No mínimo, o projecto económico subjacente é discutível. Poderia até ser entendido como um compasso de espera ou uma defesa face ao mercado internacional. Poderia esperar-se, eventualmente, uma economia mista com preponderância pública nos sectores estratégicos. Mas não é isso que se está a verificar quanto ao capital nacional, nem nada indica que seja esse o curso do futuro.

4. Comparações domésticas
Ressalvando o tempo e as circunstâncias, podemos fazer um paralelo com o 25 de Abril português. As nacionalizações por cá, embora limitadas, foram muito mais avançadas. Tal como as expropriações agrárias. Tal como o conjunto dos direitos sociais conquistados, que superam o saldo da “revolução bolivariana”. O paradoxo português foi querer fazer o socialismo “no quadro da NATO”, por onde tudo regrediu.

◆ **LINHAS FORNECIDAS**
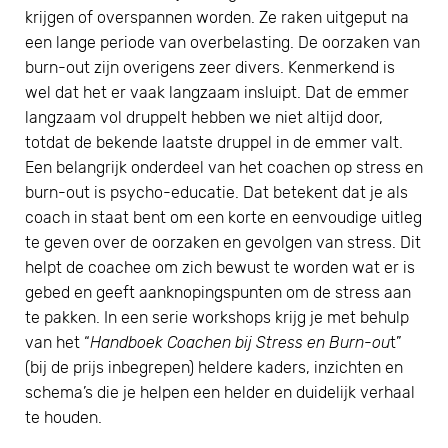
krijgen of overspannen worden. Ze raken uitgeput na
een lange periode van overbelasting. De oorzaken van
burn-out zijn overigens zeer divers. Kenmerkend is
wel dat het er vaak langzaam insluipt. Dat de emmer
langzaam vol druppelt hebben we niet altijd door,
totdat de bekende laatste druppel in de emmer valt.
Een belangrijk onderdeel van het coachen op stress en
burn-out is psycho-educatie. Dat betekent dat je als
coach in staat bent om een korte en eenvoudige uitleg
te geven over de oorzaken en gevolgen van stress. Dit
helpt de coachee om zich bewust te worden wat er is
gebed en geeft aanknopingspunten om de stress aan
te pakken. In een serie workshops krijg je met behulp
van het “
Handboek Coachen bij Stress en Burn-ou
t”
(bij de prijs inbegrepen) heldere kaders, inzichten en
schema’s die je helpen een helder en duidelijk verhaal
te houden.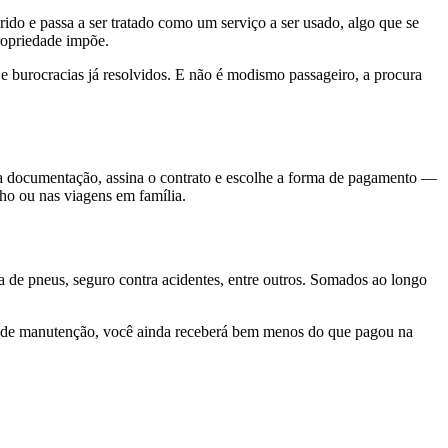
do e passa a ser tratado como um serviço a ser usado, algo que se
propriedade impõe.
e burocracias já resolvidos. E não é modismo passageiro, a procura
 a documentação, assina o contrato e escolhe a forma de pagamento —
lho ou nas viagens em família.
de pneus, seguro contra acidentes, entre outros. Somados ao longo
sto de manutenção, você ainda receberá bem menos do que pagou na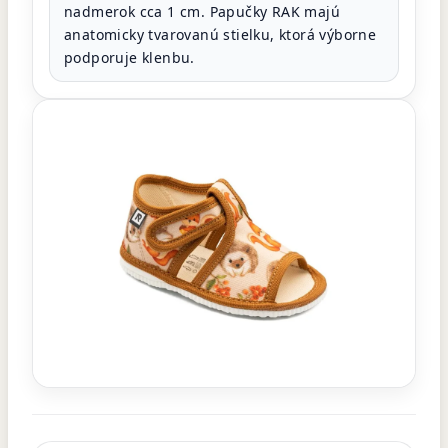
nadmerok cca 1 cm. Papučky RAK majú
anatomicky tvarovanú stielku, ktorá výborne
podporuje klenbu.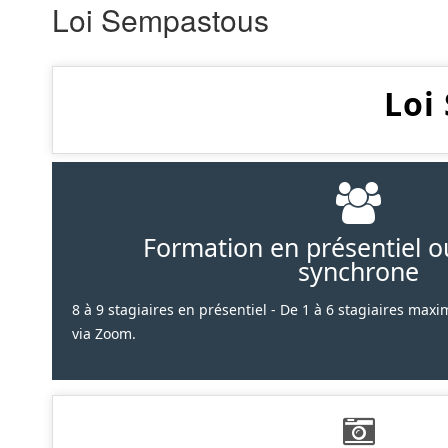
Loi Sempastous
Loi
Formation en présentiel ou
synchrone
8 à 9 stagiaires en présentiel - De 1 à 6 stagiaires ma
via Zoom.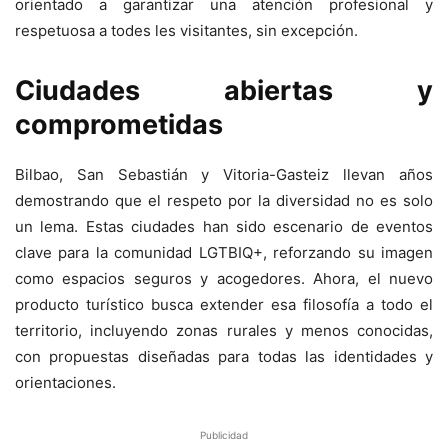
orientado a garantizar una atención profesional y
respetuosa a todes les visitantes, sin excepción.
Ciudades abiertas y
comprometidas
Bilbao, San Sebastián y Vitoria-Gasteiz llevan años
demostrando que el respeto por la diversidad no es solo
un lema. Estas ciudades han sido escenario de eventos
clave para la comunidad LGTBIQ+, reforzando su imagen
como espacios seguros y acogedores. Ahora, el nuevo
producto turístico busca extender esa filosofía a todo el
territorio, incluyendo zonas rurales y menos conocidas,
con propuestas diseñadas para todas las identidades y
orientaciones.
Publicidad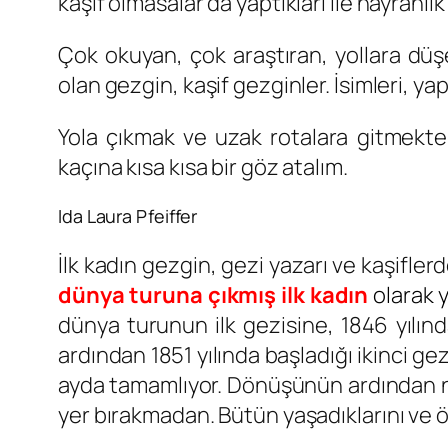
kaşif olmasalar da yaptıkları ile hayranl
Çok okuyan, çok araştıran, yollara düş
olan gezgin, kaşif gezginler. İsimleri, yap
Yola çıkmak ve uzak rotalara gitmekte
kaçına kısa kısa bir göz atalım.
Ida Laura Pfeiffer
İlk kadın gezgin, gezi yazarı ve kaşifler
dünya turuna çıkmış ilk kadın
olarak 
dünya turunun ilk gezisine, 1846 yılınd
ardından 1851 yılında başladığı ikinci g
ayda tamamlıyor. Dönüşünün ardından ne
yer bırakmadan. Bütün yaşadıklarını ve ö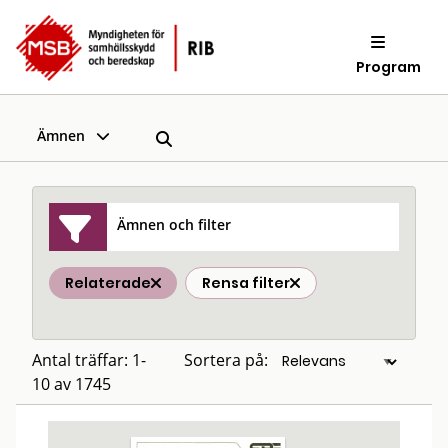
Program
Ämnen
Ämnen och filter
Relaterade
Rensa filter
Antal träffar: 1-
Sortera på:
10 av 1745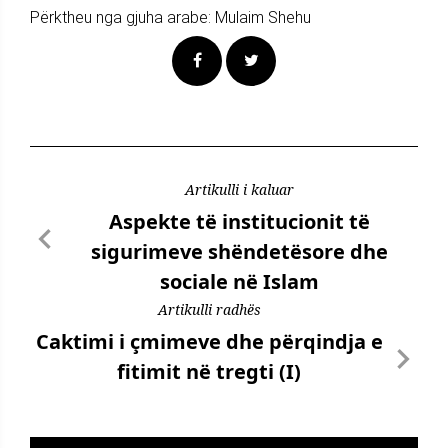
Përktheu nga gjuha arabe: Mulaim Shehu
Artikulli i kaluar
Aspekte të institucionit të
sigurimeve shëndetësore dhe
sociale në Islam
Artikulli radhës
Caktimi i çmimeve dhe përqindja e
fitimit në tregti (I)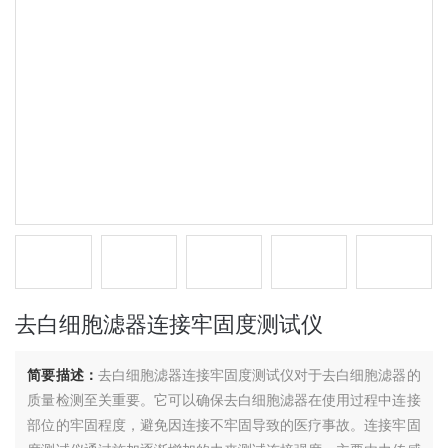
去白细胞滤器连接牢固度测试仪
简要描述：
去白细胞滤器连接牢固度测试仪对于去白细胞滤器的
质量检测至关重要。它可以确保去白细胞滤器在使用过程中连接
部位的牢固程度，避免因连接不牢固导致的医疗事故。连接牢固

◆ **TAREFA**
Reproduz do texto, sem qualquer alteração, o trecho que vai de "No mínimo, o" a "onde tudo regrediu.". Recorre somente ao texto como fonte.

◆ **RESPOSTA**
No mínimo, o projecto económico subjacente é discutível. Poderia até ser entendido como um compasso de espera ou uma defesa face ao mercado internacional. Poderia esperar-se, eventualmente, uma economia mista com preponderância pública nos sectores estratégicos. Mas não é isso que se está a verificar quanto ao capital nacional, nem nada indica que seja esse o curso do futuro.

4. Comparações domésticas
Ressalvando o tempo e as circunstâncias, podemos fazer um paralelo com o 25 de Abril português. As nacionalizações por cá, embora limitadas, foram muito mais avançadas. Tal como as expropriações agrárias. Tal como o conjunto dos direitos sociais conquistados, que superam o saldo da “revolução bolivariana”. O paradoxo português foi querer fazer o socialismo “no quadro da NATO”, por onde tudo regrediu.